Estes: How can commercial businesses develop action plans to reduce water waste?
Gowda: After businesses develop a clear understanding of their water consumption trends and identify how they could benefit from altered operational practices, it is time to develop a clear strategic plan that will help increase sustainability and lower costs.
Specifically, companies can invest in efficient technology. While technology upgrades will bring large upfront costs, it also produces long-term savings. Water monitoring tools, like flow sensors, will help companies track their water usage in real-time, allowing them to turn systems off when they are not needed for company operations. Additionally, companies will be alerted immediately in the case of a malfunction, such as leakage or pipe burst, which will eliminate costs in utility bill spikes, as well as repair costs.
In the case of water efficiency, conserving more makes economic sense, and technology will help businesses achieve their sustainability targets by optimizing the cost. [Businesses can] find industry partners to help maintain long-term sustainability practices. In some cases, maintaining an action plan can be too much for a company to take on. In this case, businesses should find partners that can help them through every step of the process.
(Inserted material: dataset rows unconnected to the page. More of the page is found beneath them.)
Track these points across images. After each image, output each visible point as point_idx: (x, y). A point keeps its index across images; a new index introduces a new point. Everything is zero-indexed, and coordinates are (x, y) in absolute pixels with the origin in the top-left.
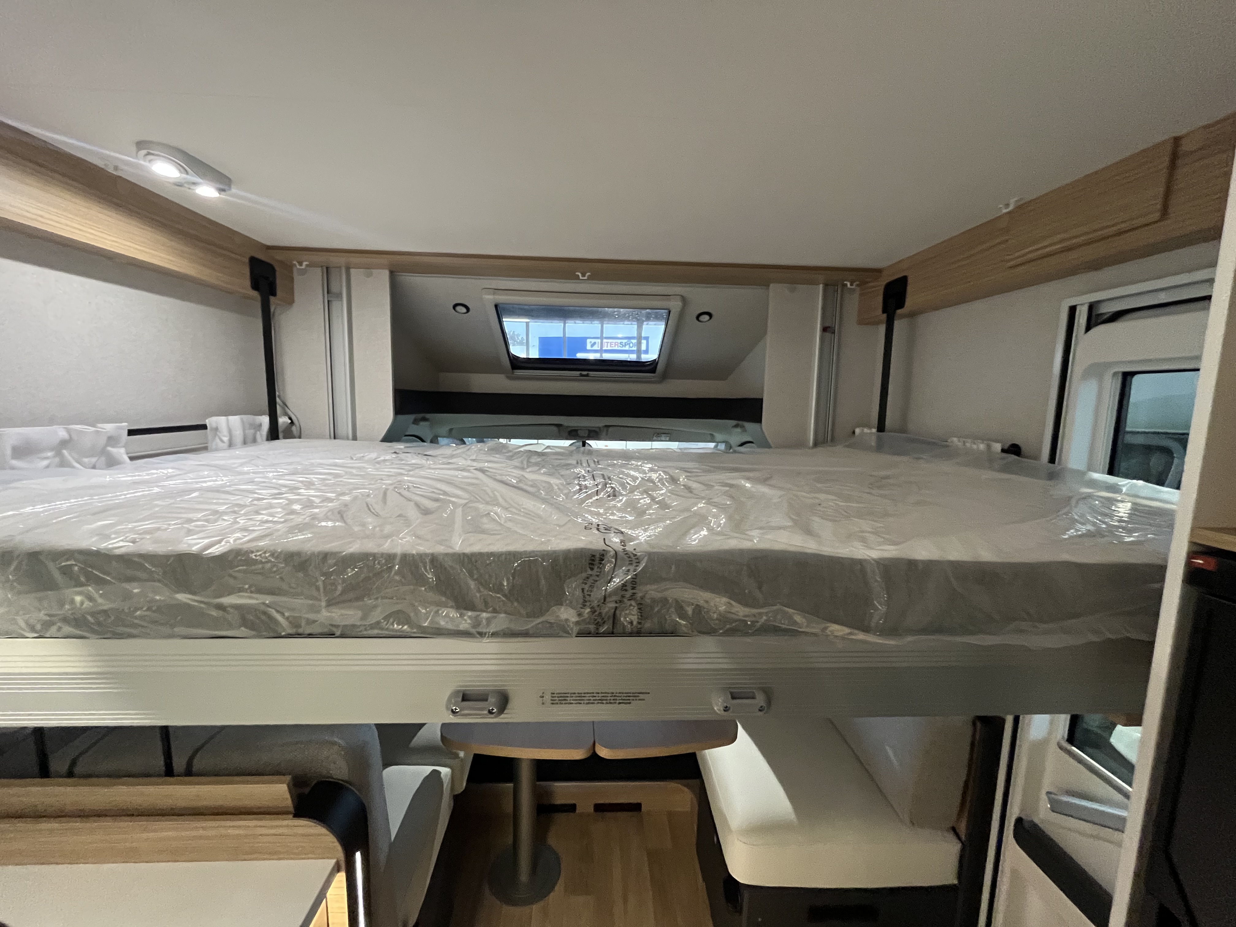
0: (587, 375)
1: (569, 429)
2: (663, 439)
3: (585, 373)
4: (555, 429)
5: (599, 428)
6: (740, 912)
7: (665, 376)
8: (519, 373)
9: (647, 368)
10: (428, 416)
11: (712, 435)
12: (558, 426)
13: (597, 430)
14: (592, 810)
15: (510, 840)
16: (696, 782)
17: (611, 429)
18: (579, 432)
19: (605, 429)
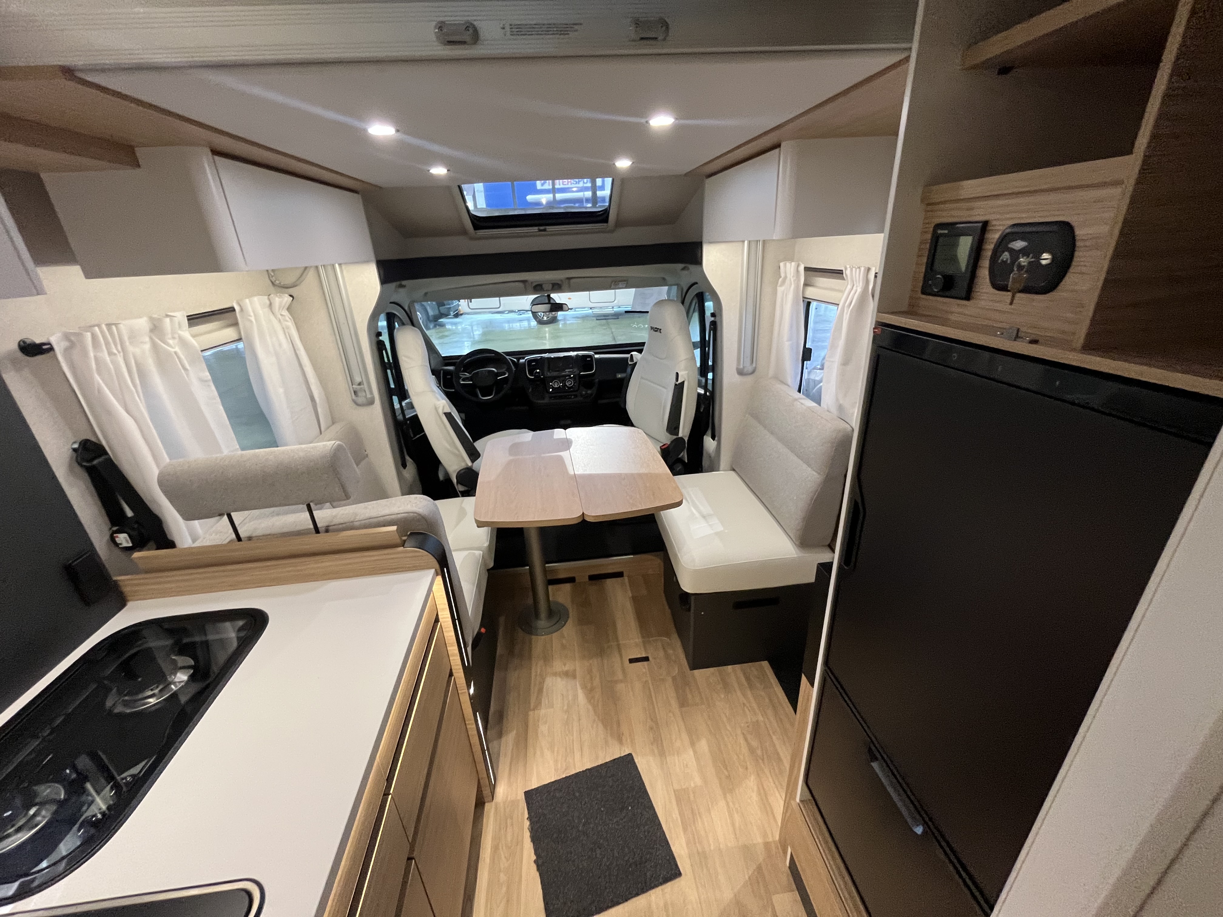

Whether it be through utility bill monitoring, or consulting services to help them optimize their sustainable water practice, Internet of Things and technology solution providers provide businesses with the expert resources they may be lacking.
Estes: How can data help the commercial sector be more sustainable?
Gowda: Real-time data serves as an invaluable asset to any corporate sustainability strategy. In order for corporations to truly understand how their current operational practices can become more efficient, they must be able to digest the wealth of information available all in real-time. Data gives businesses a true understanding into how their full site portfolio consumes energy, water and waste resources. Once trends are identified, they can mark sustainability benchmarks to accomplish over a certain period of time, and track their performance in relation to the set goals. Without access to on-demand, real-time data, there would be no ‘action’ in corporate sustainability action plans—businesses would be limited to guesswork and broad, untrackable goals.